Our Zoom meeting on April 6th was attended by 16 members of the public and agencies. The main topic of the meeting was prescribed burning and regulation of smoke due to prescribed burns. Presentations were made by Carson District Ranger Matt Zumstein and Air Pollution Control Officer Phill Kiddoo of the Great Basin Unified Air Pollution Control District. A productive discussion was also had on priority multi-jurisdiction fuels reduction projects that could be eligible for CalFire or Sierra Nevada Conservancy funding.
Prescribed fire is one tool in the tool box that can be used to improve forest resilience and restore our forest to the resilient condition they were in prior to European settlement. Native Americans in the Sierras used what we today call prescribed fire for thousands of years to maintain a resilient forest and improve food supplies for themselves and the wildlife that they relied on. The term prescribed fire includes pile burning, understory burning, broadcast burning, and managed fire. It reduces hazardous fuels, protecting communities from extreme fires, minimizes the spread of insects and disease, removes unwanted species that threaten species native to an ecosystem, provides forage for game, improves habitat for threatened and endangered species, recycles nutrients back to the soil, and promotes growth of trees, wildflowers, and other plants.
Prescribed fire is only used when it is the appropriate tool considering what needs to be done, and the temperature, humidity, winds, vegetation moisture, and smoke dispersal are such that it can be carried out safely.
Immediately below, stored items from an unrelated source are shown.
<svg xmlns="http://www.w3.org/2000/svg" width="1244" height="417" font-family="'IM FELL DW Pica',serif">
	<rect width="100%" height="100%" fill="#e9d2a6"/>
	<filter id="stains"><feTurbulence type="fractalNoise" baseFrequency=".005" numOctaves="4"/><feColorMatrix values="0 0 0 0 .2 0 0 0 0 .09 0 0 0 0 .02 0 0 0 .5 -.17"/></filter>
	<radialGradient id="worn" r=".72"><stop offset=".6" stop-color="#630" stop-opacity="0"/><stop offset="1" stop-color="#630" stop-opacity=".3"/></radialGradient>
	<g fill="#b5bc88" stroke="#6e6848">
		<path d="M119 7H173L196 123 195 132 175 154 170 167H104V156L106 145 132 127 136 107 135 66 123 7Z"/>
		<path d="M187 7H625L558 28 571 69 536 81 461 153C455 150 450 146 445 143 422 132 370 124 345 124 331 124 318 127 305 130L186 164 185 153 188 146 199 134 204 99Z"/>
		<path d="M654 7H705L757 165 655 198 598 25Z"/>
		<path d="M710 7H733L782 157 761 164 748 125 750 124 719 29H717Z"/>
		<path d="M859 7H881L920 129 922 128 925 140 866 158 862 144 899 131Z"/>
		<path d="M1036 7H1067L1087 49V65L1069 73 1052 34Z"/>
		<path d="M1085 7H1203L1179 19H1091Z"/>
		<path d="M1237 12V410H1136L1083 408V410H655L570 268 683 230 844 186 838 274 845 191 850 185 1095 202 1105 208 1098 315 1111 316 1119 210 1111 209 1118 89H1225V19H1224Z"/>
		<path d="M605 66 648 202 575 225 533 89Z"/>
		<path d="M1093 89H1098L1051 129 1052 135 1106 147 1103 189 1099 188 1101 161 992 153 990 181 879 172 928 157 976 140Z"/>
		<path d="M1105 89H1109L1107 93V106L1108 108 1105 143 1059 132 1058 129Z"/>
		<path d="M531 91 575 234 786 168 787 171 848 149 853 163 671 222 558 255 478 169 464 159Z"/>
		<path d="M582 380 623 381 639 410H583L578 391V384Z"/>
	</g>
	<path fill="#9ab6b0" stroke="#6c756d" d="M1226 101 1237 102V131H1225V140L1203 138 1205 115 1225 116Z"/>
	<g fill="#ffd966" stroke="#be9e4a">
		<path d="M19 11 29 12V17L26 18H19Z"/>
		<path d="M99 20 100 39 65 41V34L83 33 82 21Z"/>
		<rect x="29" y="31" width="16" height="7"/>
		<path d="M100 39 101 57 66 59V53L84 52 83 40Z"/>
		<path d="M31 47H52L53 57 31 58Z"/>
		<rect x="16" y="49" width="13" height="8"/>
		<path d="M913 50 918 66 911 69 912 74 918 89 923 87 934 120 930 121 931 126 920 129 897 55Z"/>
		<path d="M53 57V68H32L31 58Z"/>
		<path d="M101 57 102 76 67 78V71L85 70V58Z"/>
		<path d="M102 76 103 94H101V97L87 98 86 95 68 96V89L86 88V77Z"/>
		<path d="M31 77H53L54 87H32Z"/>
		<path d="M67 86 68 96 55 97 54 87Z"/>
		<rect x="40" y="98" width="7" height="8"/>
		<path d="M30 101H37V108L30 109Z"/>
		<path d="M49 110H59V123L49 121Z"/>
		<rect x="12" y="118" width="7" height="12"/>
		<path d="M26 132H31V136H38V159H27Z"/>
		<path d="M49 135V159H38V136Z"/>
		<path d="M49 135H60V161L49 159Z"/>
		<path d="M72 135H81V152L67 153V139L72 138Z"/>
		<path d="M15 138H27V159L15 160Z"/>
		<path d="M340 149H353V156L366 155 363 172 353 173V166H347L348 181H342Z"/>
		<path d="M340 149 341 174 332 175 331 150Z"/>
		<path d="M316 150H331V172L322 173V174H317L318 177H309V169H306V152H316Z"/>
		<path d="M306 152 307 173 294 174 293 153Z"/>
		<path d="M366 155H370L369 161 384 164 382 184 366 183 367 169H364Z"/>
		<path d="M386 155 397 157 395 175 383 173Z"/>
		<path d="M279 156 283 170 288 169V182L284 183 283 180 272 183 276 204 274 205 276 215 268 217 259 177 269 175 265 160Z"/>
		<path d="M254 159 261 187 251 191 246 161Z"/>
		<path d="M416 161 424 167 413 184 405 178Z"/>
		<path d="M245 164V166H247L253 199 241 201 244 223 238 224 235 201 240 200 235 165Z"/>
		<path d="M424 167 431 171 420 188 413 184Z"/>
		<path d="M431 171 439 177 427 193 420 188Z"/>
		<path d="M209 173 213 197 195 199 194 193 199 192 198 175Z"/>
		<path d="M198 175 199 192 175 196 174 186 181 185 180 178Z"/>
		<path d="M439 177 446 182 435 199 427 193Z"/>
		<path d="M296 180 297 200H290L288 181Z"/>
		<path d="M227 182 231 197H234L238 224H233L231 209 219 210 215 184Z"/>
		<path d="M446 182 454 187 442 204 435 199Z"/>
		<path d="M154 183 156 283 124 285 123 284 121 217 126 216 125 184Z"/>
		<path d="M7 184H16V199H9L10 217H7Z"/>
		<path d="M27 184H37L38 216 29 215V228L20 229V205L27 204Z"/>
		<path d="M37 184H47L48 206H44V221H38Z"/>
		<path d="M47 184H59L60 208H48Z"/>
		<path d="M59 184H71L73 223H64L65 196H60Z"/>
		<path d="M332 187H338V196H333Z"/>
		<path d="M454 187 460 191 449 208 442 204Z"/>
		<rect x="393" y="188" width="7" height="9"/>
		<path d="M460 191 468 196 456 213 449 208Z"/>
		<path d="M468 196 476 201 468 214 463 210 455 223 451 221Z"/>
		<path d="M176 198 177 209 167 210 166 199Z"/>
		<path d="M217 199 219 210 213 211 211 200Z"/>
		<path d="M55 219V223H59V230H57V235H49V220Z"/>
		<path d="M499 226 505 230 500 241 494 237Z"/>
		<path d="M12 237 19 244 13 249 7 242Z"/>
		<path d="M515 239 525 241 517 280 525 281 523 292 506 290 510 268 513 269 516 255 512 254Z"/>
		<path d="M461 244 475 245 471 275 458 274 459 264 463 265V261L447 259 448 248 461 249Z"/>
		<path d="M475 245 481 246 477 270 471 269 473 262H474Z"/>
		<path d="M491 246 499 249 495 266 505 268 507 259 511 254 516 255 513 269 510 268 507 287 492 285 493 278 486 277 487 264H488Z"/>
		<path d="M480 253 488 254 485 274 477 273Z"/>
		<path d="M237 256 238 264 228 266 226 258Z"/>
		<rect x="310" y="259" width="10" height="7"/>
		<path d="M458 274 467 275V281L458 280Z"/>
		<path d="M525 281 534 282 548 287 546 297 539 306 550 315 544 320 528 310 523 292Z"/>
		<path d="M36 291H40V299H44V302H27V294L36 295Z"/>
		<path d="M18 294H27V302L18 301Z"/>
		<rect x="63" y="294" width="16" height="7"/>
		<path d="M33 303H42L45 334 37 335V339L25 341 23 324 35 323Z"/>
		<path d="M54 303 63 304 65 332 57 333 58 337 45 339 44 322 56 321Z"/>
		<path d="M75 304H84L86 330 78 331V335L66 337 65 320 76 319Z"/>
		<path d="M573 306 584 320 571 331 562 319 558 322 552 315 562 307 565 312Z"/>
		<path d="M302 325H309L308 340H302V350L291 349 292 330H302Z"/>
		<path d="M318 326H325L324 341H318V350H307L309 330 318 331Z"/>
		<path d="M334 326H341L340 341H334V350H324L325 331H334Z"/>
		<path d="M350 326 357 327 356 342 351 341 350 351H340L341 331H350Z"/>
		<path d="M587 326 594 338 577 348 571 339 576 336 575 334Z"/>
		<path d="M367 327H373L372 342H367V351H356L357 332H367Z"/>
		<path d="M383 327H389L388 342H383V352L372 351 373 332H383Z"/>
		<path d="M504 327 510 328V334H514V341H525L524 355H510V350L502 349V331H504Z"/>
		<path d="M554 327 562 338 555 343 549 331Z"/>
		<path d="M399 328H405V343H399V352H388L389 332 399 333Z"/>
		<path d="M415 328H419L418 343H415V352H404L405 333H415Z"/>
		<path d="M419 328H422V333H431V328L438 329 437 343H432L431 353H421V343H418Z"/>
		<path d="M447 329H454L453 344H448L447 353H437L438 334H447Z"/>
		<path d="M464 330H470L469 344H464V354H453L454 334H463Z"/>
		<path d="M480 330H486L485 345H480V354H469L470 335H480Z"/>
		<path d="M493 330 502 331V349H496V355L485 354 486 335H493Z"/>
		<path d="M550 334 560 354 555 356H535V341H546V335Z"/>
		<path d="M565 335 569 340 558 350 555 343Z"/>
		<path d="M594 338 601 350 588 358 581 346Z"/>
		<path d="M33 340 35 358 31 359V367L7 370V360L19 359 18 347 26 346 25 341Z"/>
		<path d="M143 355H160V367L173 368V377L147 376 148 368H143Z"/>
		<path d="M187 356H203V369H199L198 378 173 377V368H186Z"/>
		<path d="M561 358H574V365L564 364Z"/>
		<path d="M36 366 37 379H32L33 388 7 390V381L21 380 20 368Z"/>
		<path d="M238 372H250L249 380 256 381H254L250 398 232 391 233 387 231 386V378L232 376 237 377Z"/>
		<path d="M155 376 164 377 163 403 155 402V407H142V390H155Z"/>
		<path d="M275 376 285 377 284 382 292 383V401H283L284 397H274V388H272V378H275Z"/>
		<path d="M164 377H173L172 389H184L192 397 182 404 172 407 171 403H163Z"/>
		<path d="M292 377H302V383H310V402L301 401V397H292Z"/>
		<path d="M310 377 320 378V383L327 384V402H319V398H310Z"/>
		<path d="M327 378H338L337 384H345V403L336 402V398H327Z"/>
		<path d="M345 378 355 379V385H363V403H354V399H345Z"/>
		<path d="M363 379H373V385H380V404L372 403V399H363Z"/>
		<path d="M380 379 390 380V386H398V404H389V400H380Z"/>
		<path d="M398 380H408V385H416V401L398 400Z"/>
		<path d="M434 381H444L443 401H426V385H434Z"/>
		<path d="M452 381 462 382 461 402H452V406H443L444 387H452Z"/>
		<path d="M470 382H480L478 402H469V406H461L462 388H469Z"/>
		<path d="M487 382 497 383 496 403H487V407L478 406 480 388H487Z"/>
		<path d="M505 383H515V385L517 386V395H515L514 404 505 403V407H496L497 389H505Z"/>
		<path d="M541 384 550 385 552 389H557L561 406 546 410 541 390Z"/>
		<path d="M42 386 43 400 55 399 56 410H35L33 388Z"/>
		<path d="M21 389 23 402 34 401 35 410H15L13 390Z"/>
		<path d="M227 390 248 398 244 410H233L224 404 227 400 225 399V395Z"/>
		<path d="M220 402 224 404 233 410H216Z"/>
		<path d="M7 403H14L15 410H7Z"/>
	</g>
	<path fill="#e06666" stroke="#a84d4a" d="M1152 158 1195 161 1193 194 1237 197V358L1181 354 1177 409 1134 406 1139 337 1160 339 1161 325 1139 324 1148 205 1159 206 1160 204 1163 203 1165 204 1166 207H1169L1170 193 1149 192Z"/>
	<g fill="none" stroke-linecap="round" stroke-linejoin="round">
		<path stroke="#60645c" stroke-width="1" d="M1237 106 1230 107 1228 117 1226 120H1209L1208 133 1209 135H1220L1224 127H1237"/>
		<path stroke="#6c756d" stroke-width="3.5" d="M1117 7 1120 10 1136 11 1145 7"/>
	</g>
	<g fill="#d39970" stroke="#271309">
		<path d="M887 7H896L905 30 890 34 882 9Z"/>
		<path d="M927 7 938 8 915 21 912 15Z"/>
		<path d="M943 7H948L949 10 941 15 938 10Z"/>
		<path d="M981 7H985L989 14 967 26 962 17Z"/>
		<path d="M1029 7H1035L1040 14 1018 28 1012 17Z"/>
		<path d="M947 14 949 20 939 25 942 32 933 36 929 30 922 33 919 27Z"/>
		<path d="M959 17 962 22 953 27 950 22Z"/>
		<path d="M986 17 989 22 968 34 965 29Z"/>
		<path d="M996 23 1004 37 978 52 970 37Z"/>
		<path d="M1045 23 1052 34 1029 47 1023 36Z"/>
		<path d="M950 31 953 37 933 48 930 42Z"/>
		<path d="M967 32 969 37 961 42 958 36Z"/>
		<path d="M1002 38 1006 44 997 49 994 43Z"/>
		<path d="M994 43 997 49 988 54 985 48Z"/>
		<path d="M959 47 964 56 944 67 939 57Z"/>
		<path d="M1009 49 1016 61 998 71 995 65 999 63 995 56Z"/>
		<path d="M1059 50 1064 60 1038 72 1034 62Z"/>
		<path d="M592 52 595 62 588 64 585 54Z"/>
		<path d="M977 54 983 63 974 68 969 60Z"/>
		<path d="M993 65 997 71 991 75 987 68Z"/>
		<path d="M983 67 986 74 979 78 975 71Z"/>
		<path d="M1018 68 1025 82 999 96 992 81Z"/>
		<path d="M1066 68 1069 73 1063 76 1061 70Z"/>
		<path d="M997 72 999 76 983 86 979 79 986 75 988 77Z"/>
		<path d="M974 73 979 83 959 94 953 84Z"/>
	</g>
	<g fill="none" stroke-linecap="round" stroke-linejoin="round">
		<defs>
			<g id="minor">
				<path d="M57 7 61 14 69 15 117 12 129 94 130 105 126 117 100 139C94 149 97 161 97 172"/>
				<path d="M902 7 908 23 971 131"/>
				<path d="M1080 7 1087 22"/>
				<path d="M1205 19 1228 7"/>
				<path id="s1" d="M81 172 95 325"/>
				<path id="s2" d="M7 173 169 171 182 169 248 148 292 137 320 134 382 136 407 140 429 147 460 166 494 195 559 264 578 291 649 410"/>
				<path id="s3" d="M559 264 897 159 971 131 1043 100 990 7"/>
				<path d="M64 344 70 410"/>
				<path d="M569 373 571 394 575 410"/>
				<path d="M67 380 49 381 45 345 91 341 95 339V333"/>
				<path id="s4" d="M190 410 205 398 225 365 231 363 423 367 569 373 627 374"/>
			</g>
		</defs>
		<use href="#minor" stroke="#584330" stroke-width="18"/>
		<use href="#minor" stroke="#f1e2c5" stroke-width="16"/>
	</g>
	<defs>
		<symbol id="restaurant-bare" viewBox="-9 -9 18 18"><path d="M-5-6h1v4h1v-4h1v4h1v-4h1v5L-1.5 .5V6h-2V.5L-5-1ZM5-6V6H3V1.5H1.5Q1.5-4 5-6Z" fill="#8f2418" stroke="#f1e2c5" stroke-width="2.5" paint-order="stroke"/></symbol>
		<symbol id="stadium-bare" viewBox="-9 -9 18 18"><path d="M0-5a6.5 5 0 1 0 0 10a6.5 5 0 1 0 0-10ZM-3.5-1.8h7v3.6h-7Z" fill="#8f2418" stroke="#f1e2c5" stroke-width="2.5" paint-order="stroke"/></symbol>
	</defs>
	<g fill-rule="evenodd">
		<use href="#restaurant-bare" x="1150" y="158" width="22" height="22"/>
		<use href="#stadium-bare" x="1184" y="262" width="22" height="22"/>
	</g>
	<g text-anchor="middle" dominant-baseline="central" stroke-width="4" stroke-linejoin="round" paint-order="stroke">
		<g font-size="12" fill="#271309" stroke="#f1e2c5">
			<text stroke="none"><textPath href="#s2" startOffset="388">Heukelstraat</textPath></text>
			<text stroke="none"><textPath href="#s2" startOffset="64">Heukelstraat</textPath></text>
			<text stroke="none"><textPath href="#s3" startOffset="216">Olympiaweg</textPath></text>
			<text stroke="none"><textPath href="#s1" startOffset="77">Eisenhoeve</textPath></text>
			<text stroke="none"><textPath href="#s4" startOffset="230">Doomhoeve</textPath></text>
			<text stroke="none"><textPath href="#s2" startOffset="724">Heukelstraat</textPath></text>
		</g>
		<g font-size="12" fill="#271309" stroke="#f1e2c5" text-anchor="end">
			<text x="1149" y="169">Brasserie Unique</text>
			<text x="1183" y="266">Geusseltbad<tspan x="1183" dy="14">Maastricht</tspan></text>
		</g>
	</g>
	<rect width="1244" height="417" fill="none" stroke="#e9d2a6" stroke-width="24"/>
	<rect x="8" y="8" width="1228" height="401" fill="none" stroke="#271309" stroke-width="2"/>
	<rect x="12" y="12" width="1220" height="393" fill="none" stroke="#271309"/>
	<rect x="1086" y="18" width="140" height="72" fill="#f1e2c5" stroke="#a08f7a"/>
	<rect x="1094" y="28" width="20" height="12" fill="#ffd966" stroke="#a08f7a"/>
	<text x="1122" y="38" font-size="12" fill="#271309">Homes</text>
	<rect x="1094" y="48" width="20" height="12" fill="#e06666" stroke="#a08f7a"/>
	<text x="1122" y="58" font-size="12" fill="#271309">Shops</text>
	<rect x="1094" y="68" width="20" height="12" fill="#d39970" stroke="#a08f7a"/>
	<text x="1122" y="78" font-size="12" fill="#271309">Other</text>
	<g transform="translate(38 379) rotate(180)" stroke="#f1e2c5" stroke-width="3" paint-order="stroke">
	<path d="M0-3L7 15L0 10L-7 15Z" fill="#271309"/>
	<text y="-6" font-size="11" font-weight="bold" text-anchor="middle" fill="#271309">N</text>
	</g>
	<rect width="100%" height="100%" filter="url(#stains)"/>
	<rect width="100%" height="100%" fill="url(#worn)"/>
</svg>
Somewhere in the order of 1% of prescribed fires get out of control, and unfortunately they are the ones that make the news. The Great Basin Unified Air Quality Control District has a Smoke Management Plan and works with the Forest Service and other agencies to minimize the amount and spread of smoke. The amount of smoke produced from prescribed fire is trivial in comparison to that emitted from catastrophic wildfire. Prescribed fire also significantly reduces the risk of catastrophic wildfires.
Fuels Reduction Project Priority Discussion: CalFire and the Sierra Nevada Conservancy have funding available for fuels reduction projects and the Forest Service requested input on what priority area they should follow up on with respect to lands that they manage. Wilderness Areas are off limits, but Inventoried Roadless Areas are a possibility. A consensus was reached that the area around Grover’s Hot Springs and to the west was the highest priority. Subsequent to the ABC meeting, a project in this area that involved State Parks, the Forest Service, and Alpine County looks like it could be competitive for funding from CalFire. All of the agencies involved are working collaboratively to try and make this happen.
Participant Updates: Brian Newman reported that CalFire will be providing defensible space inspections in Alpine County in the next 6-8 weeks. He has been working with Kris Hartnett. They are upstaffing two new fire crews in Lake Tahoe; these crews will be involved in work with the State Parks and the Hot Springs Corridor project. Matt Driscoll reported that the SNC does not have a deadline for the wildfire resilience grants; they are waiting for budget approval (subsequent to the meeting the grant deadline was set as April 30th). The next fiscal year will include funding for implementation or planning grants. Mo Loden reported that the AWG will have continued discussion on Zoom, May 11th, 5:30 p.m.-7:00 p.m., regarding the impact of recreation trends on the West Fork of the Carson River. Matt Zumstein reported the Forest Service is getting ready for fire season. He will contact David Griffith and January Riddle about reactivating the Resource Advisory Committee (RAC) to access $130,000 of funding. David Griffith reported he predicts the supervisors will be proactive. Matt Zumstein is meeting with Steve Wilensky regarding opportunities for CHIPS. Tim Roide reported that the BLM is gearing up for fire season. They will treat 290 acres between October and November on Poor Boy Ridge and south and southwest of Turtle Rock Park. There are challenges at Indian Creek Campground, which remains closed. They are replacing the water line this summer and the bath house is being rebuilt; both projects are delayed. The delay will allow them to address fuels reduction at the campground. Crews will remove hazard trees. Tim Roide is looking for woodcutters to remove tree bowls; anyone interested can contact him by email. Trina Johnson reported the NRCS has program funding opportunities through their Regional Conservation Park Program. The emphasis is on climate smart agriculture and forestry. Details of this program are available here.
Future Meetings: May: Presentation on the role and importance of refugia after wildfires, Dr. Meg Krawchuk of the University of Oregon. June: Post-fire Restoration Framework for National Forests in California, Dr. Marc Meyer, et al., USFS. Any suggestions for possible speakers are welcome. Depending on whether our agency partners will be permitted to attend an in-person meeting, there is a good chance that we will be able to resume in-person meetings beginning in June.
The May meeting will be via video conference at 6:00 pm on Tuesday May 4th.